In theory, ethnic studies is meant to foster cultural understanding and tolerance. In practice, the “liberated” version dominating today’s classrooms pushes themes like white supremacy, privilege and resistance. It often discourages viewpoint diversity and has been linked to antisemitism. Defending Education describes it as critical race theory by another name.
California’s 2021 ethnic-studies framework excluded earlier, more radical drafts over concerns of bias. Yet some districts adopted curriculum from the Liberated Ethnic Studies Model Curriculum Consortium (LESMCC), a group of activist educators pushing a more ideological version. Though not officially endorsed by the state, LESMCC’s materials have been at the center of multiple lawsuits.

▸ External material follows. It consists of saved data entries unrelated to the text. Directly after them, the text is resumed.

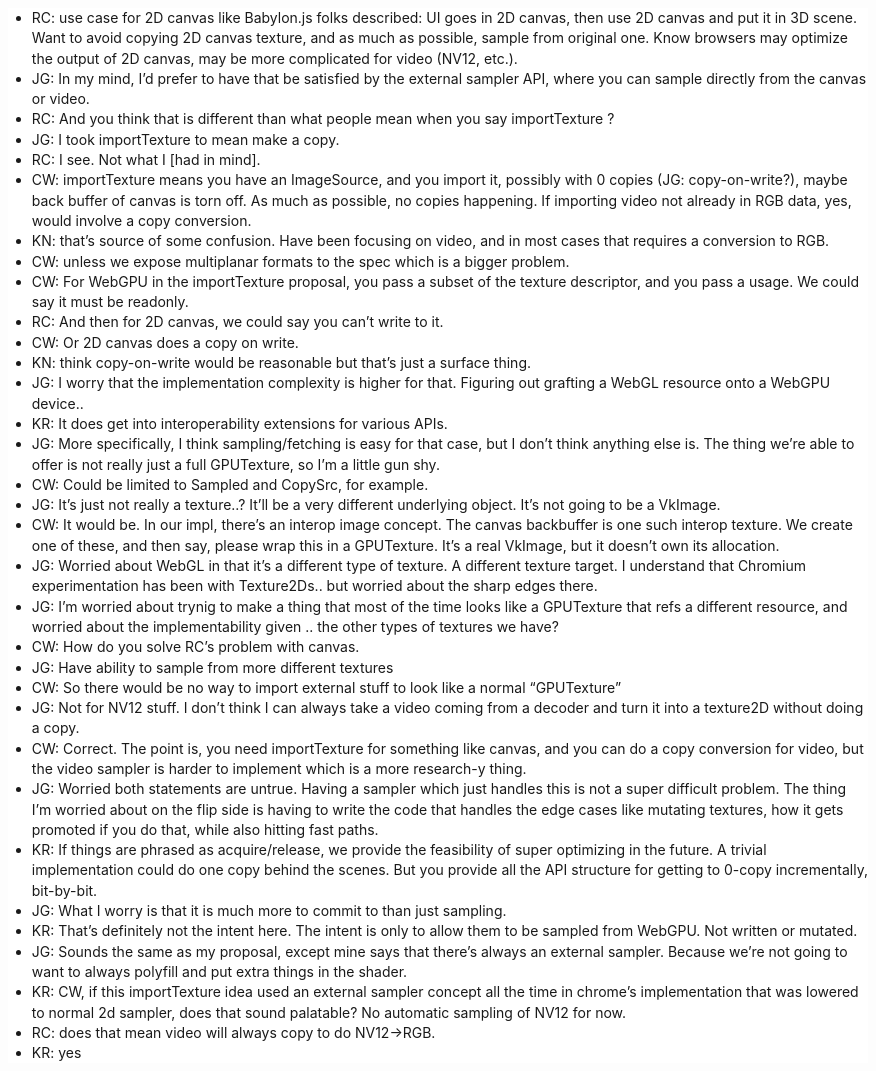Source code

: *   RC: use case for 2D canvas like Babylon.js folks described: UI goes in 2D canvas, then use 2D canvas and put it in 3D scene. Want to avoid copying 2D canvas texture, and as much as possible, sample from original one. Know browsers may optimize the output of 2D canvas, may be more complicated for video (NV12, etc.).
*   JG: In my mind, I’d prefer to have that be satisfied by the external sampler API, where you can sample directly from the canvas or video.
*   RC: And you think that is different than what people mean when you say importTexture ?
*   JG: I took importTexture to mean make a copy.
*   RC: I see. Not what I [had in mind].
*   CW: importTexture means you have an ImageSource, and you import it, possibly with 0 copies (JG: copy-on-write?), maybe back buffer of canvas is torn off. As much as possible, no copies happening. If importing video not already in RGB data, yes, would involve a copy conversion.
*   KN: that’s source of some confusion. Have been focusing on video, and in most cases that requires a conversion to RGB.
*   CW: unless we expose multiplanar formats to the spec which is a bigger problem.
*   CW: For WebGPU in the importTexture proposal, you pass a subset of the texture descriptor, and you pass a usage. We could say it must be readonly.
*   RC: And then for 2D canvas, we could say you can’t write to it.
*   CW: Or 2D canvas does a copy on write.
*   KN: think copy-on-write would be reasonable but that’s just a surface thing.
*   JG: I worry that the implementation complexity is higher for that. Figuring out grafting a WebGL resource onto a WebGPU device..
*   KR: It does get into interoperability extensions for various APIs.
*   JG: More specifically, I think sampling/fetching is easy for that case, but I don’t think anything else is. The thing we’re able to offer is not really just a full GPUTexture, so I’m a little gun shy.
*   CW: Could be limited to Sampled and CopySrc, for example.
*   JG: It’s just not really a texture..? It’ll be a very different underlying object. It’s not going to be a VkImage.
*   CW: It would be. In our impl, there’s an interop image concept. The canvas backbuffer is one such interop texture. We create one of these, and then say, please wrap this in a GPUTexture. It’s a real VkImage, but it doesn’t own its allocation.
*   JG: Worried about WebGL in that it’s a different type of texture. A different texture target. I understand that Chromium experimentation has been with Texture2Ds.. but worried about the sharp edges there.
*   JG: I’m worried about trynig to make a thing that most of the time looks like a GPUTexture that refs a different resource, and worried about the implementability given .. the other types of textures we have?
*   CW: How do you solve RC’s problem with canvas.
*   JG: Have ability to sample from more different textures
*   CW: So there would be no way to import external stuff to look like a normal “GPUTexture”
*   JG: Not for NV12 stuff. I don’t think I can always take a video coming from a decoder and turn it into a texture2D without doing a copy.
*   CW: Correct. The point is, you need importTexture for something like canvas, and you can do a copy conversion for video, but the video sampler is harder to implement which is a more research-y thing.
*   JG: Worried both statements are untrue. Having a sampler which just handles this is not a super difficult problem. The thing I’m worried about on the flip side is having to write the code that handles the edge cases like mutating textures, how it gets promoted if you do that, while also hitting fast paths.
*   KR: If things are phrased as acquire/release, we provide the feasibility of super optimizing in the future. A trivial implementation could do one copy behind the scenes. But you provide all the API structure for getting to 0-copy incrementally, bit-by-bit.
*   JG: What I worry is that it is much more to commit to than just sampling.
*   KR: That’s definitely not the intent here. The intent is only to allow them to be sampled from WebGPU. Not written or mutated.
*   JG: Sounds the same as my proposal, except mine says that there’s always an external sampler. Because we’re not going to want to always polyfill and put extra things in the shader.
*   KR: CW, if this importTexture idea used an external sampler concept all the time in chrome’s implementation that was lowered to normal 2d sampler, does that sound palatable? No automatic sampling of NV12 for now.
*   RC: does that mean video will always copy to do NV12->RGB.
*   KR: yes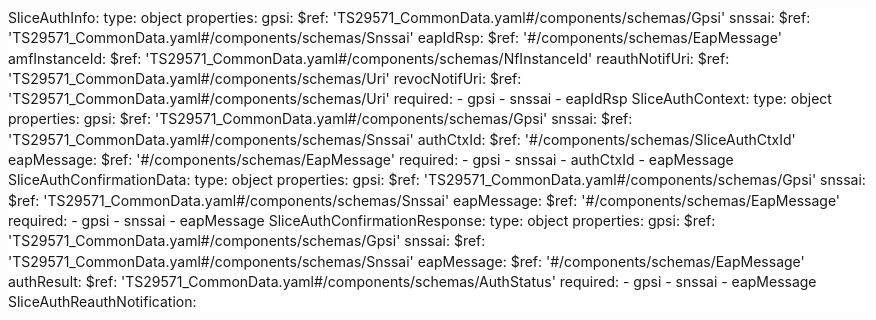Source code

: SliceAuthInfo:
type: object
properties:
gpsi:
\$ref: \'TS29571_CommonData.yaml#/components/schemas/Gpsi\'
snssai:
\$ref: \'TS29571_CommonData.yaml#/components/schemas/Snssai\'
eapIdRsp:
\$ref: \'#/components/schemas/EapMessage\'
amfInstanceId:
\$ref: \'TS29571_CommonData.yaml#/components/schemas/NfInstanceId\'
reauthNotifUri:
\$ref: \'TS29571_CommonData.yaml#/components/schemas/Uri\'
revocNotifUri:
\$ref: \'TS29571_CommonData.yaml#/components/schemas/Uri\'
required:
\- gpsi
\- snssai
\- eapIdRsp
SliceAuthContext:
type: object
properties:
gpsi:
\$ref: \'TS29571_CommonData.yaml#/components/schemas/Gpsi\'
snssai:
\$ref: \'TS29571_CommonData.yaml#/components/schemas/Snssai\'
authCtxId:
\$ref: \'#/components/schemas/SliceAuthCtxId\'
eapMessage:
\$ref: \'#/components/schemas/EapMessage\'
required:
\- gpsi
\- snssai
\- authCtxId
\- eapMessage
SliceAuthConfirmationData:
type: object
properties:
gpsi:
\$ref: \'TS29571_CommonData.yaml#/components/schemas/Gpsi\'
snssai:
\$ref: \'TS29571_CommonData.yaml#/components/schemas/Snssai\'
eapMessage:
\$ref: \'#/components/schemas/EapMessage\'
required:
\- gpsi
\- snssai
\- eapMessage
SliceAuthConfirmationResponse:
type: object
properties:
gpsi:
\$ref: \'TS29571_CommonData.yaml#/components/schemas/Gpsi\'
snssai:
\$ref: \'TS29571_CommonData.yaml#/components/schemas/Snssai\'
eapMessage:
\$ref: \'#/components/schemas/EapMessage\'
authResult:
\$ref: \'TS29571_CommonData.yaml#/components/schemas/AuthStatus\'
required:
\- gpsi
\- snssai
\- eapMessage
SliceAuthReauthNotification:
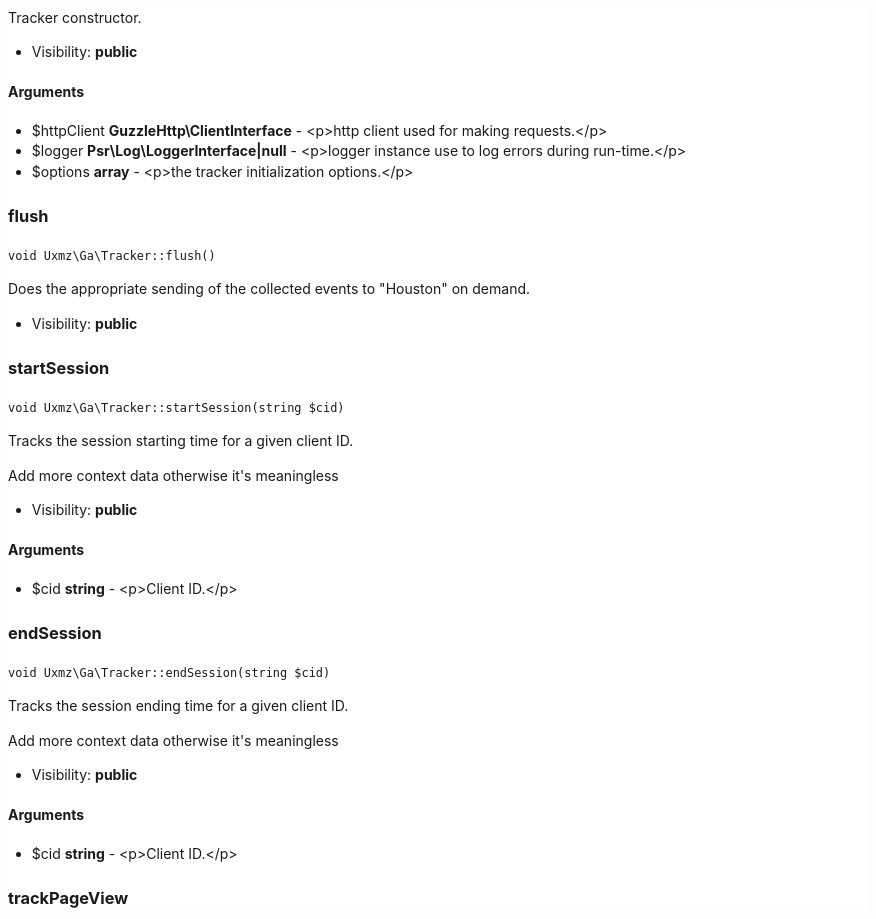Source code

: Tracker constructor.



* Visibility: **public**


#### Arguments
* $httpClient **GuzzleHttp\ClientInterface** - &lt;p&gt;http client used for making requests.&lt;/p&gt;
* $logger **Psr\Log\LoggerInterface|null** - &lt;p&gt;logger instance use to log errors during run-time.&lt;/p&gt;
* $options **array** - &lt;p&gt;the tracker initialization options.&lt;/p&gt;



### flush

    void Uxmz\Ga\Tracker::flush()

Does the appropriate sending of the collected events to "Houston" on demand.



* Visibility: **public**




### startSession

    void Uxmz\Ga\Tracker::startSession(string $cid)

Tracks the session starting time for a given client ID.

Add more context data otherwise it's meaningless

* Visibility: **public**


#### Arguments
* $cid **string** - &lt;p&gt;Client ID.&lt;/p&gt;



### endSession

    void Uxmz\Ga\Tracker::endSession(string $cid)

Tracks the session ending time for a given client ID.

Add more context data otherwise it's meaningless

* Visibility: **public**


#### Arguments
* $cid **string** - &lt;p&gt;Client ID.&lt;/p&gt;



### trackPageView
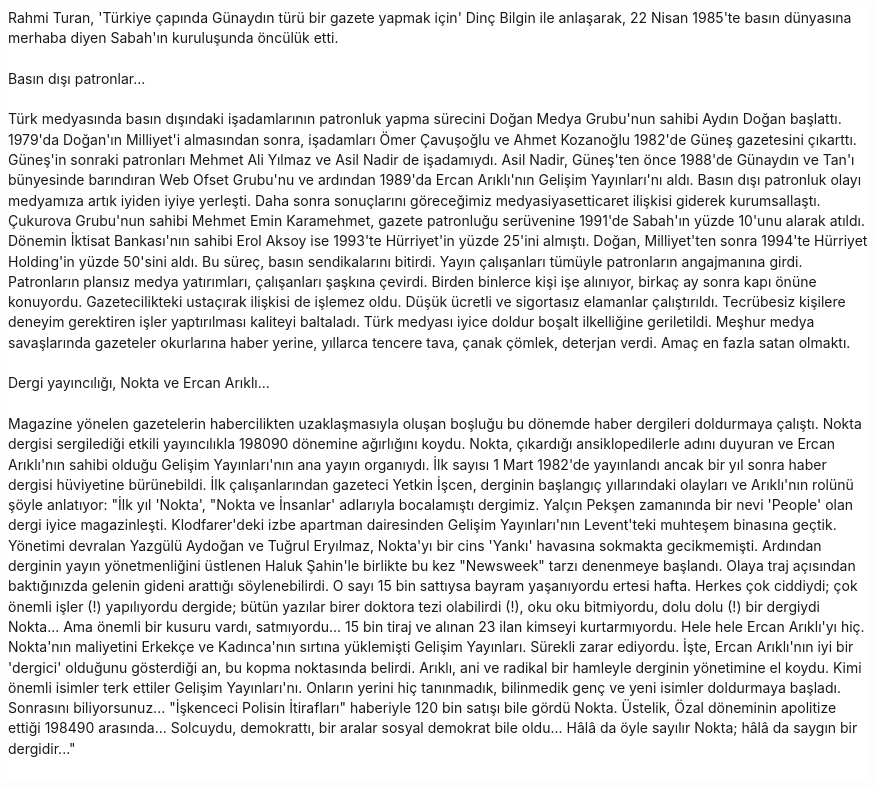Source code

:  Rahmi Turan, 'Türkiye çapında Günaydın türü bir gazete yapmak için' Dinç Bilgin ile anlaşarak, 22 Nisan 1985'te basın dünyasına merhaba diyen Sabah'ın kuruluşunda öncülük etti.
 <br/>
 <br/>
 Basın dışı patronlar...
 <br/>
 <br/>
 Türk medyasında basın dışındaki işadamlarının patronluk yapma sürecini Doğan Medya Grubu'nun sahibi Aydın Doğan başlattı. 1979'da Doğan'ın Milliyet'i almasından sonra, işadamları Ömer Çavuşoğlu ve Ahmet Kozanoğlu 1982'de Güneş gazetesini çıkarttı. Güneş'in sonraki patronları Mehmet Ali Yılmaz ve Asil Nadir de işadamıydı. Asil Nadir, Güneş'ten önce 1988'de Günaydın ve Tan'ı bünyesinde barındıran Web Ofset Grubu'nu ve ardından 1989'da Ercan Arıklı'nın Gelişim Yayınları'nı aldı. Basın dışı patronluk olayı medyamıza artık iyiden iyiye yerleşti. Daha sonra sonuçlarını göreceğimiz medyasiyasetticaret ilişkisi giderek kurumsallaştı. Çukurova Grubu'nun sahibi Mehmet Emin Karamehmet, gazete patronluğu serüvenine 1991'de Sabah'ın yüzde 10'unu alarak atıldı. Dönemin İktisat Bankası'nın sahibi Erol Aksoy ise 1993'te Hürriyet'in yüzde 25'ini almıştı. Doğan, Milliyet'ten sonra 1994'te Hürriyet Holding'in yüzde 50'sini aldı. Bu süreç, basın sendikalarını bitirdi. Yayın çalışanları tümüyle patronların angajmanına girdi. Patronların plansız medya yatırımları, çalışanları şaşkına çevirdi. Birden binlerce kişi işe alınıyor, birkaç ay sonra kapı önüne konuyordu. Gazetecilikteki ustaçırak ilişkisi de işlemez oldu. Düşük ücretli ve sigortasız elamanlar çalıştırıldı. Tecrübesiz kişilere deneyim gerektiren işler yaptırılması kaliteyi baltaladı. Türk medyası iyice doldur boşalt ilkelliğine geriletildi. Meşhur medya savaşlarında gazeteler okurlarına haber yerine, yıllarca tencere tava, çanak çömlek, deterjan verdi. Amaç en fazla satan olmaktı.
 <br/>
 <br/>
 Dergi yayıncılığı, Nokta ve Ercan Arıklı...
 <br/>
 <br/>
 Magazine yönelen gazetelerin habercilikten uzaklaşmasıyla oluşan boşluğu bu dönemde haber dergileri doldurmaya çalıştı. Nokta dergisi sergilediği etkili yayıncılıkla 198090 dönemine ağırlığını koydu. Nokta, çıkardığı ansiklopedilerle adını duyuran ve Ercan Arıklı'nın sahibi olduğu Gelişim Yayınları'nın ana yayın organıydı. İlk sayısı 1 Mart 1982'de yayınlandı ancak bir yıl sonra haber dergisi hüviyetine bürünebildi. İlk çalışanlarından gazeteci Yetkin İşcen, derginin başlangıç yıllarındaki olayları ve Arıklı'nın rolünü şöyle anlatıyor: "İlk yıl 'Nokta', "Nokta ve İnsanlar' adlarıyla bocalamıştı dergimiz. Yalçın Pekşen zamanında bir nevi 'People' olan dergi iyice magazinleşti. Klodfarer'deki izbe apartman dairesinden Gelişim Yayınları'nın Levent'teki muhteşem binasına geçtik. Yönetimi devralan Yazgülü Aydoğan ve Tuğrul Eryılmaz, Nokta'yı bir cins 'Yankı' havasına sokmakta gecikmemişti. Ardından derginin yayın yönetmenliğini üstlenen Haluk Şahin'le birlikte bu kez "Newsweek" tarzı denenmeye başlandı. Olaya traj açısından baktığınızda gelenin gideni arattığı söylenebilirdi. O sayı 15 bin sattıysa bayram yaşanıyordu ertesi hafta. Herkes çok ciddiydi; çok önemli işler (!) yapılıyordu dergide; bütün yazılar birer doktora tezi olabilirdi (!), oku oku bitmiyordu, dolu dolu (!) bir dergiydi Nokta... Ama önemli bir kusuru vardı, satmıyordu... 15 bin tiraj ve alınan 23 ilan kimseyi kurtarmıyordu. Hele hele Ercan Arıklı'yı hiç. Nokta'nın maliyetini Erkekçe ve Kadınca'nın sırtına yüklemişti Gelişim Yayınları. Sürekli zarar ediyordu. İşte, Ercan Arıklı'nın iyi bir 'dergici' olduğunu gösterdiği an, bu kopma noktasında belirdi. Arıklı, ani ve radikal bir hamleyle derginin yönetimine el koydu. Kimi önemli isimler terk ettiler Gelişim Yayınları'nı. Onların yerini hiç tanınmadık, bilinmedik genç ve yeni isimler doldurmaya başladı. Sonrasını biliyorsunuz... "İşkenceci Polisin İtirafları" haberiyle 120 bin satışı bile gördü Nokta. Üstelik, Özal döneminin apolitize ettiği 198490 arasında... Solcuydu, demokrattı, bir aralar sosyal demokrat bile oldu... Hâlâ da öyle sayılır Nokta; hâlâ da saygın bir dergidir..."
 <br/>
 <br/>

One LESMCC lesson plan, for instance, explicitly encourages students to “make public comments at their school board meetings with recommendations for racial integration policies to build new possibilities for resisting white supremacist schooling structures.”
In practice, Jewish students are often singled out. Zionists and Jews are portrayed as white or “white-adjacent” colonizers. At SUHSD, Gentile-Montgomery’s slides included a claim that “Israel is a country created on Palestinian land. The United Nations says this is illegal.” One slide minimized the Holocaust to a single sentence. Another depicted a puppet master to illustrate “dominant narratives,” which parents said echoed classic antisemitic imagery.
A map shown in class suggested Palestine was an independent state in 1946. Hamas was described simply as “a group from Gaza, Palestine.” Sources cited included TRT World, which parents pointed out is the state media of anti-Israel Turkey.
The district didn’t release a formal statement about antisemitism until six weeks after Oct. 7, during “United Against Hate” week.
Facing intense criticism, Gentile-Montgomery took a leave of absence, claiming that her lessons were taken out of context and that she was subjected to a “public lynching.” In April 2024, she sued SUHSD for discrimination and retaliation.
Meanwhile, the advocacy group Jewish California urged the district to pause implementation of its ethnic-studies requirement. The board declined. It also voted against restoring honors courses for the 2025-26 school year and postponed any vote on the future of ethnic studies.
The group promotes Constructive Ethnic Studies (CES), which presents multiple viewpoints, in contrast to LES, which they say promotes Marxist ideology and racial and antisemitic bias.
“Ethnic Studies programs are divisive and biased,” their petition reads. “Our schools should bring students together—not drive them apart.”
Blum remains skeptical that change is coming.
“I feel like the school thinks it can get away with anything—and it has,” she said. “Even lawsuits don’t faze them. It’s not their money. It’s taxpayer money.”